* _Material for this exercise_

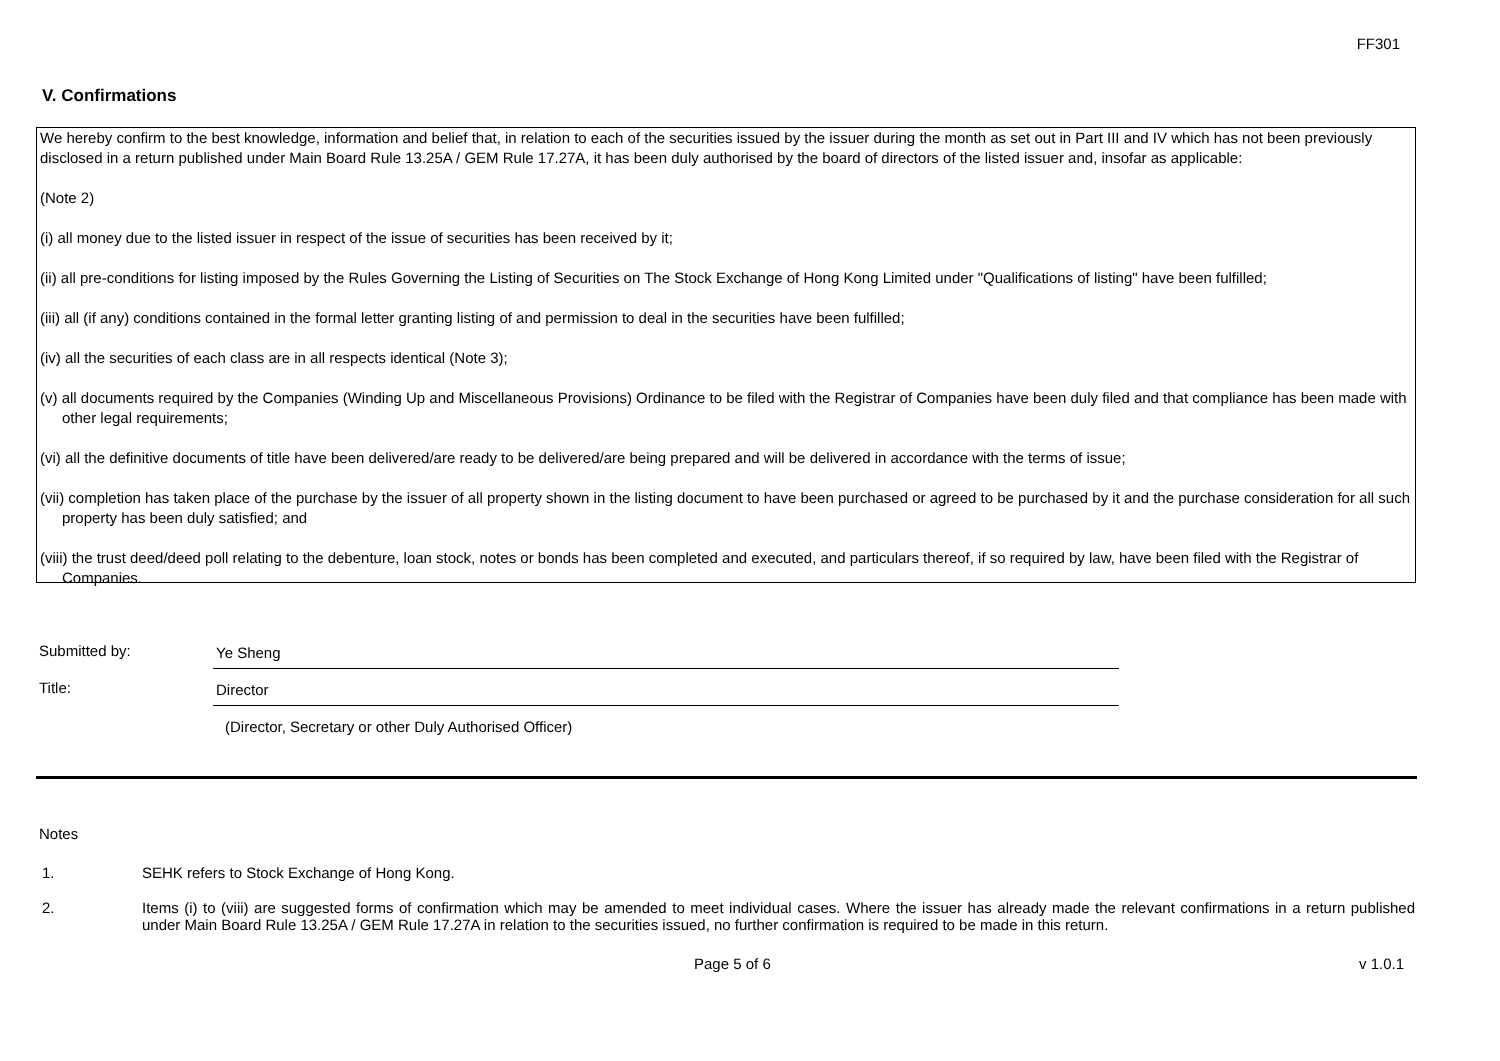FF301
V. Confirmations
We hereby confirm to the best knowledge, information and belief that, in relation to each of the securities issued by the issuer during the month as set out in Part III and IV which has not been previously disclosed in a return published under Main Board Rule 13.25A / GEM Rule 17.27A, it has been duly authorised by the board of directors of the listed issuer and, insofar as applicable:
(Note 2)
(i) all money due to the listed issuer in respect of the issue of securities has been received by it;
(ii) all pre-conditions for listing imposed by the Rules Governing the Listing of Securities on The Stock Exchange of Hong Kong Limited under "Qualifications of listing" have been fulfilled;
(iii) all (if any) conditions contained in the formal letter granting listing of and permission to deal in the securities have been fulfilled;
(iv) all the securities of each class are in all respects identical (Note 3);
(v) all documents required by the Companies (Winding Up and Miscellaneous Provisions) Ordinance to be filed with the Registrar of Companies have been duly filed and that compliance has been made with other legal requirements;
(vi) all the definitive documents of title have been delivered/are ready to be delivered/are being prepared and will be delivered in accordance with the terms of issue;
(vii) completion has taken place of the purchase by the issuer of all property shown in the listing document to have been purchased or agreed to be purchased by it and the purchase consideration for all such property has been duly satisfied; and
(viii) the trust deed/deed poll relating to the debenture, loan stock, notes or bonds has been completed and executed, and particulars thereof, if so required by law, have been filed with the Registrar of Companies.
Submitted by: Ye Sheng
Title: Director
(Director, Secretary or other Duly Authorised Officer)
Notes
1. SEHK refers to Stock Exchange of Hong Kong.
2. Items (i) to (viii) are suggested forms of confirmation which may be amended to meet individual cases. Where the issuer has already made the relevant confirmations in a return published under Main Board Rule 13.25A / GEM Rule 17.27A in relation to the securities issued, no further confirmation is required to be made in this return.
Page 5 of 6 v 1.0.1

* _Aim of the task_
All lines above between those holding "(iii) all (if" and "(iv) all the", inclusive, must be set down unchanged, and no other line may be included.

* _Solution for this task_
(iii) all (if any) conditions contained in the formal letter granting listing of and permission to deal in the securities have been fulfilled;
(iv) all the securities of each class are in all respects identical (Note 3);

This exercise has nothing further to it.